2008 lag Lotfi El Bousidi mit Grippe und Fieber im Bett. Der Vereinsarzt legte ihm eine Infusion und so konnte er drei Tage später ohne Probleme ein komplettes Spiel bestreiten. Das machte ihn stutzig, deshalb nahm er sich im Rahmen seiner Diplomarbeit der Doping-Thematik im Fußball an. "Eine Analyse des Doping-Verhaltens im professionellen Fußball mit der Randomized Response Technik" heißt seine Abschlussarbeit an der Fernuniversität Hagen, welche der FAZ vorliegt.
124 Fußballer antworteten auf seinen Fragenkatalog, 14,0 bis 29,8 Prozent sollen laut dem Ergebnis im Jahr der Befragung gedopt gewesen sein. Laut der Studie dopen in Deutschland zwischen 9,8 und 35,1 Prozent, in Schweden im Schnitt 14,5 Prozent und in Spanien gar 31,3 Prozent.

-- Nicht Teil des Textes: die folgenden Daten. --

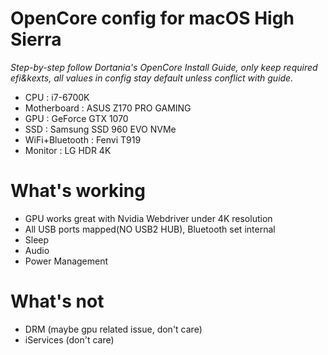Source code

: # OpenCore config for macOS High Sierra
*Step-by-step follow Dortania's OpenCore Install Guide, only keep required efi&kexts, all values in config stay default unless conflict with guide.*
* CPU : i7-6700K
* Motherboard : ASUS Z170 PRO GAMING
* GPU : GeForce GTX 1070
* SSD : Samsung SSD 960 EVO NVMe
* WiFi+Bluetooth : Fenvi T919
* Monitor : LG HDR 4K

# What's working
* GPU works great with Nvidia Webdriver under 4K resolution
* All USB ports mapped(NO USB2 HUB), Bluetooth set internal
* Sleep
* Audio
* Power Management

# What's not
* DRM (maybe gpu related issue, don't care)
* iServices (don't care)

Obwohl El Bousidi nur wenige Teilnehmer an der Befragung hatte, weisen die Ergebnisse einen hohen Wahrheitsgehalt auf, da das "Forced Respnose Modell" in der Wissenschaft als eine hoch abgesicherte Technik bei heiklen Fragestellungen gilt.

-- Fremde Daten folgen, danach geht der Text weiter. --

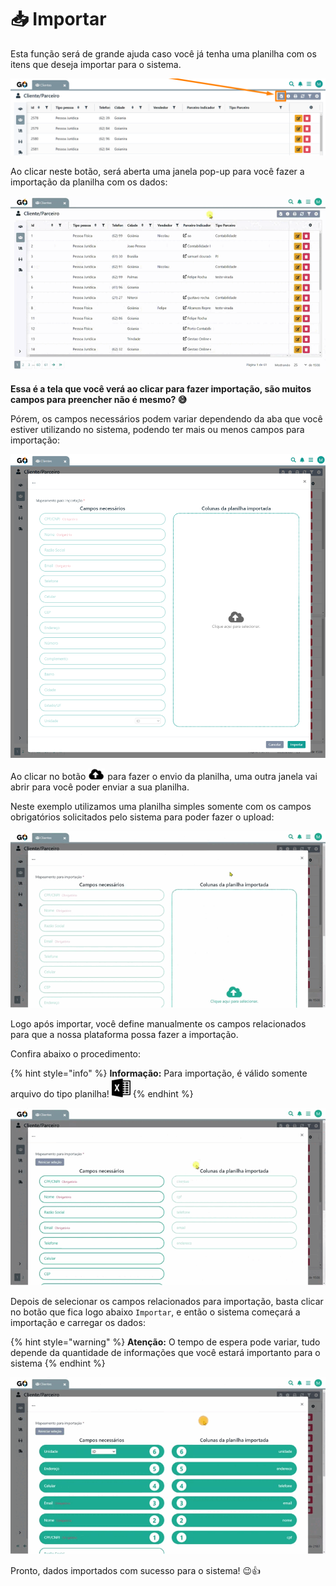 # 📥 Importar

Esta função será de grande ajuda caso você já tenha uma planilha com os itens que deseja importar para o sistema. 

![](/erp-v2/assets/importar_botao.png)

Ao clicar neste botão, será aberta uma janela pop-up para você fazer a importação da planilha com os dados:

![](/erp-v2/assets/importar_botao_tela.gif)

**Essa é a tela que você verá ao clicar para fazer importação, são muitos campos para preencher não é mesmo? 😅**

Pórem, os campos necessários podem variar dependendo da aba que você estiver utilizando no sistema, podendo ter mais ou menos campos para importação:

![](/erp-v2/assets/importar_tela_importacao.png)

Ao clicar no botão <img src="/erp-v2/assets/icon_upload.png" alt="" data-size="line"> para fazer o envio da planilha, uma outra janela vai abrir para você poder enviar a sua planilha.

Neste exemplo utilizamos uma planilha simples somente com os campos obrigatórios solicitados pelo sistema para poder fazer o upload:

![](/erp-v2/assets/importar_botao_planilha.gif)

Logo após importar, você define manualmente os campos relacionados para que a nossa plataforma possa fazer a importação. 

Confira abaixo o procedimento:

{% hint style="info" %}
**Informação:** Para importação, é válido somente arquivo do tipo planilha! <img src="/erp-v2/assets/icon_excel.png" alt="" data-size="line">
{% endhint %}

![](/erp-v2/assets/importar_botao_planilha_campos.gif)

Depois de selecionar os campos relacionados para importação, basta clicar no botão que fica logo abaixo `Importar`, e então o sistema começará a importação e carregar os dados:

{% hint style="warning" %}
**Atenção:** O tempo de espera pode variar, tudo depende da quantidade de informações que você estará importanto para o sistema
{% endhint %}

![](/erp-v2/assets/importar_botao_importacao.gif)

Pronto, dados importados com sucesso para o sistema! 😉👍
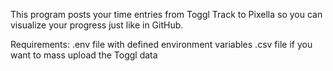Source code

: This program posts your time entries from Toggl Track to Pixella so you can visualize your progress just like in GitHub.

Requirements:
.env file with defined environment variables
.csv file if you want to mass upload the Toggl data

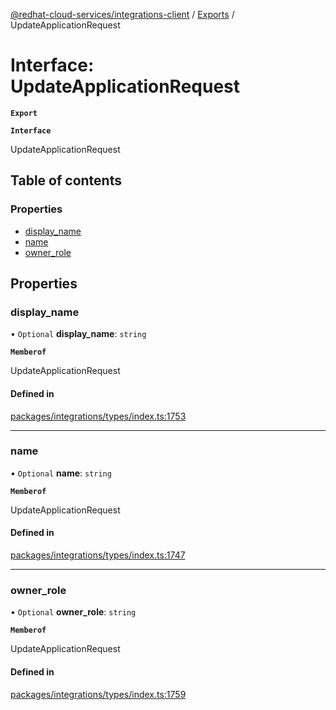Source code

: [@redhat-cloud-services/integrations-client](../README.md) / [Exports](../modules.md) / UpdateApplicationRequest

# Interface: UpdateApplicationRequest

**`Export`**

**`Interface`**

UpdateApplicationRequest

## Table of contents

### Properties

- [display\_name](UpdateApplicationRequest.md#display_name)
- [name](UpdateApplicationRequest.md#name)
- [owner\_role](UpdateApplicationRequest.md#owner_role)

## Properties

### display\_name

• `Optional` **display\_name**: `string`

**`Memberof`**

UpdateApplicationRequest

#### Defined in

[packages/integrations/types/index.ts:1753](https://github.com/RedHatInsights/javascript-clients/blob/master/packages/integrations/types/index.ts#L1753)

___

### name

• `Optional` **name**: `string`

**`Memberof`**

UpdateApplicationRequest

#### Defined in

[packages/integrations/types/index.ts:1747](https://github.com/RedHatInsights/javascript-clients/blob/master/packages/integrations/types/index.ts#L1747)

___

### owner\_role

• `Optional` **owner\_role**: `string`

**`Memberof`**

UpdateApplicationRequest

#### Defined in

[packages/integrations/types/index.ts:1759](https://github.com/RedHatInsights/javascript-clients/blob/master/packages/integrations/types/index.ts#L1759)
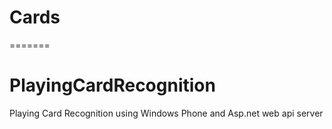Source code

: 
# Cards
=======
# PlayingCardRecognition
Playing Card Recognition using Windows Phone and Asp.net web api server

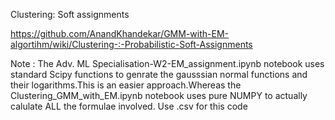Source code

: Clustering: Soft assignments

https://github.com/AnandKhandekar/GMM-with-EM-algortihm/wiki/Clustering-:-Probabilistic-Soft-Assignments

Note : The Adv. ML Specialisation-W2-EM_assignment.ipynb notebook uses standard Scipy functions to genrate the gausssian normal functions and their logarithms.This is an easier approach.Whereas the Clustering_GMM_with_EM.ipynb notebook uses pure NUMPY to actually calulate ALL the formulae involved. Use .csv for this code
  
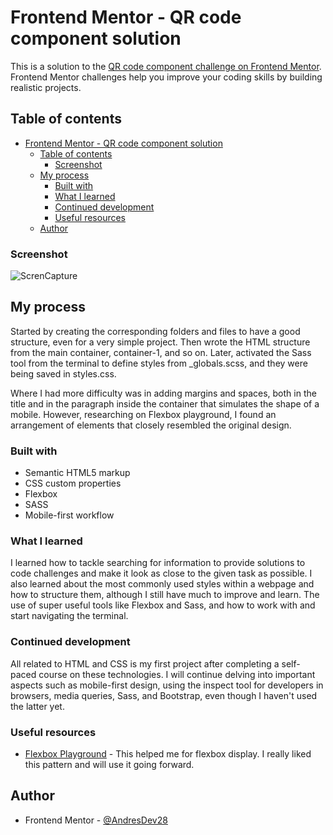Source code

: # Frontend Mentor - QR code component solution

This is a solution to the [QR code component challenge on Frontend Mentor](https://www.frontendmentor.io/challenges/qr-code-component-iux_sIO_H). Frontend Mentor challenges help you improve your coding skills by building realistic projects. 

## Table of contents

- [Frontend Mentor - QR code component solution](#frontend-mentor---qr-code-component-solution)
  - [Table of contents](#table-of-contents)
    - [Screenshot](#screenshot)
  - [My process](#my-process)
    - [Built with](#built-with)
    - [What I learned](#what-i-learned)
    - [Continued development](#continued-development)
    - [Useful resources](#useful-resources)
  - [Author](#author)

### Screenshot
![ScrenCapture](../html-css-qr-code-challenge/images/screencapture.png)
## My process

Started by creating the corresponding folders and files to have a good structure, even for a very simple project. Then wrote the HTML structure from the main container, container-1, and so on. Later, activated the Sass tool from the terminal to define styles from _globals.scss, and they were being saved in styles.css.

Where I had more difficulty was in adding margins and spaces, both in the title and in the paragraph inside the container that simulates the shape of a mobile. However, researching on Flexbox playground, I found an arrangement of elements that closely resembled the original design.

### Built with

- Semantic HTML5 markup
- CSS custom properties
- Flexbox
- SASS
- Mobile-first workflow

### What I learned

I learned how to tackle searching for information to provide solutions to code challenges and make it look as close to the given task as possible. I also learned about the most commonly used styles within a webpage and how to structure them, although I still have much to improve and learn. The use of super useful tools like Flexbox and Sass, and how to work with and start navigating the terminal.

### Continued development

All related to HTML and CSS is my first project after completing a self-paced course on these technologies. I will continue delving into important aspects such as mobile-first design, using the inspect tool for developers in browsers, media queries, Sass, and Bootstrap, even though I haven't used the latter yet.

### Useful resources

- [Flexbox Playground](https://codepen.io/enxaneta/full/adLPwv/) - This helped me for flexbox display. I really liked this pattern and will use it going forward.

## Author

- Frontend Mentor - [@AndresDev28](https://www.frontendmentor.io/profile/AndresDev28)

Fast die Hälfte nicht kontrolliert
Mit seiner Abschlussarbeit will El Bousidi für einen höhere Sensibilität im Fußball sorgen. Dass diese bislang nicht gegeben ist, zeigen folgende Zahlen: Im Jahr 2014 wurden laut der Studie 43,3 Prozent der befragten Fußballer kein einziges Mal getestet, weitere 50 Prozent mussten nur einmal zur Kontrolle. Damit wurden weniger als zehn Prozent mehrmals getestet.
Deshalb ist El Bousidi "eher skeptisch, ob das bestehende Testsystem mit seinen Stichproben wirklich funktioniert."
Welche Mittel auf der Anti-Doping-Liste stehen, ist dabei auch vielen unklar. In Spanien kennen demnach 62,5 Prozent nur wenige oder keine der von der WADA verbotenen Substanzen. In Deutschland seien 37,5 Prozent unwissend, in Schweden nur deren 11,4.
"Eine Art Doping-Unterricht"
Diese Unwissenheit sieht El Bousidi aber nicht als grundlegendes Problem. Vielmehr werde deshalb unbesorgt mit Medikamenten umgegangen und so müsste die Doping-Quote eigentlich steigen. Deshalb fordert der 33-Jährige "mehr Tests und mehr Aufklärung."
Deshalb macht er sich auch für eine "Art Doping-Unterricht" stark, "in dem die gesundheitlichen und moralischen Aspekte erläutert werden." Ein solcher ist in den Vereinen bislang nicht existent.
Die Schuld für die mögliche Vertuschung von Doping sieht er aber nicht bei den Sportlern und spricht dabei aus eigener Erfahrung: "Als Sportler bist du so auf den Erfolg fokussiert, dass es zur Sucht wird, alles für den Erfolg zu tun. Wirklich alles." Deshalb wird auch so gut wie nie nachgefragt, welche Mittel der Mannschaftsarzt verwendet.